──────── Data supplied ────────
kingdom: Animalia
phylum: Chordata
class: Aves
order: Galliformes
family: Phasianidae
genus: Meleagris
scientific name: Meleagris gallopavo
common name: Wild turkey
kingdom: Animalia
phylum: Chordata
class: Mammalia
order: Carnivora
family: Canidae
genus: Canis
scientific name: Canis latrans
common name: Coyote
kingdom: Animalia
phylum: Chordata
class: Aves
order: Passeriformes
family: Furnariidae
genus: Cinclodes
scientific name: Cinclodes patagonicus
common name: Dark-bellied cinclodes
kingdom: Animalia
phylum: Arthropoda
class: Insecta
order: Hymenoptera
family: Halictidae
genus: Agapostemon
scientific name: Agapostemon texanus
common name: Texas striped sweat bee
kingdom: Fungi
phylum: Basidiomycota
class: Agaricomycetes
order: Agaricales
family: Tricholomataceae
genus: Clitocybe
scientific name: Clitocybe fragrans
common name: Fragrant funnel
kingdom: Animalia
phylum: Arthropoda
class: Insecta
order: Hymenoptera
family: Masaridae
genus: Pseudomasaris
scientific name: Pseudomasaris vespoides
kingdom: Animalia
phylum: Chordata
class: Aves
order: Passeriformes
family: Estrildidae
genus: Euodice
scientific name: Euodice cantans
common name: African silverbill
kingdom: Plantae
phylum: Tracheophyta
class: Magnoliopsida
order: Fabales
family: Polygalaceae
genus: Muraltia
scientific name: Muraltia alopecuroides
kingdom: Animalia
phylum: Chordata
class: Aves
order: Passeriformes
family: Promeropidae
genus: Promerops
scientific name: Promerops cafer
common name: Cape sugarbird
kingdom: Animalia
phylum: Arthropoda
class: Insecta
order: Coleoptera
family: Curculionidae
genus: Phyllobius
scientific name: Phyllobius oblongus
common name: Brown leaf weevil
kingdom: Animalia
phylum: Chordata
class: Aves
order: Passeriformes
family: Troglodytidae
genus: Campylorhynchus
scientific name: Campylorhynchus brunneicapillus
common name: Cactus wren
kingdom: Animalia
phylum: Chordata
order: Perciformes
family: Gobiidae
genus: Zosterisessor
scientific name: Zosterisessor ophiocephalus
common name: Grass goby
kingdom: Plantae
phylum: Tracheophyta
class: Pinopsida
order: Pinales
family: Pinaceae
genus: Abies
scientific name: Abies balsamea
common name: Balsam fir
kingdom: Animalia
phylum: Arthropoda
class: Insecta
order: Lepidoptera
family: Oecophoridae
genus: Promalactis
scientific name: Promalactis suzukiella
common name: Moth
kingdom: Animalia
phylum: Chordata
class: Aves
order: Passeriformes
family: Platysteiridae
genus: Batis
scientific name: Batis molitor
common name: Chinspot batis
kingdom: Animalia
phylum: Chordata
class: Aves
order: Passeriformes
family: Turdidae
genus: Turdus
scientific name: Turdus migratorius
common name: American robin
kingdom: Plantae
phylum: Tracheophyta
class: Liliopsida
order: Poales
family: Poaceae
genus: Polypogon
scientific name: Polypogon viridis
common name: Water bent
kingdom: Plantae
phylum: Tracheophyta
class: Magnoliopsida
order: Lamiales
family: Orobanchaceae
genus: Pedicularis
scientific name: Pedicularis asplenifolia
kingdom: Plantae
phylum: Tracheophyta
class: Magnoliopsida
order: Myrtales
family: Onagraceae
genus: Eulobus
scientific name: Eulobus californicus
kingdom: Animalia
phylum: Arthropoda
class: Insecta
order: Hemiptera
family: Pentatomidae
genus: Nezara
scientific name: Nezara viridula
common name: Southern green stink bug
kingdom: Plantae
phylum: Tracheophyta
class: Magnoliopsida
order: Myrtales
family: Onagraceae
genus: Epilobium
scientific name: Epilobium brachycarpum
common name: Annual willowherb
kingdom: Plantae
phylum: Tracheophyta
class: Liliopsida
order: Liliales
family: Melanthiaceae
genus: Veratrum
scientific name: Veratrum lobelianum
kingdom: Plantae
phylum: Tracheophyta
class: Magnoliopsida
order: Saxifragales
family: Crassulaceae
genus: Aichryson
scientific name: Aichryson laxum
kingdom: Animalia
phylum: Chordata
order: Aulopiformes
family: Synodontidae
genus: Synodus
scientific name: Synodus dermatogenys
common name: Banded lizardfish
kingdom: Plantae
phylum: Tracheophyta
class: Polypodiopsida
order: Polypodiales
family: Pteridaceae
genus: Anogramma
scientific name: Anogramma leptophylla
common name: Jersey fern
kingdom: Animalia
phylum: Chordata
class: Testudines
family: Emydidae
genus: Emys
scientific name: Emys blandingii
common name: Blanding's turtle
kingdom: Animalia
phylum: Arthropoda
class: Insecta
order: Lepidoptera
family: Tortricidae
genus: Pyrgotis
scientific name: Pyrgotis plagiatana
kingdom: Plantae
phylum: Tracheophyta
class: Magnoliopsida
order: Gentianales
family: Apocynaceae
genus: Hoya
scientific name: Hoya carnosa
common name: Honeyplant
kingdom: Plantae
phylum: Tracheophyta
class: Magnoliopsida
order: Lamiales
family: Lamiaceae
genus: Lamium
────────
■ Given task
Reproduce the lines of the records, starting at the line that contains "class: Polypodiopsida" and stopping after the line that contains "family: Apocynaceae".

■ Exercise result
class: Polypodiopsida
order: Polypodiales
family: Pteridaceae
genus: Anogramma
scientific name: Anogramma leptophylla
common name: Jersey fern
kingdom: Animalia
phylum: Chordata
class: Testudines
family: Emydidae
genus: Emys
scientific name: Emys blandingii
common name: Blanding's turtle
kingdom: Animalia
phylum: Arthropoda
class: Insecta
order: Lepidoptera
family: Tortricidae
genus: Pyrgotis
scientific name: Pyrgotis plagiatana
kingdom: Plantae
phylum: Tracheophyta
class: Magnoliopsida
order: Gentianales
family: Apocynaceae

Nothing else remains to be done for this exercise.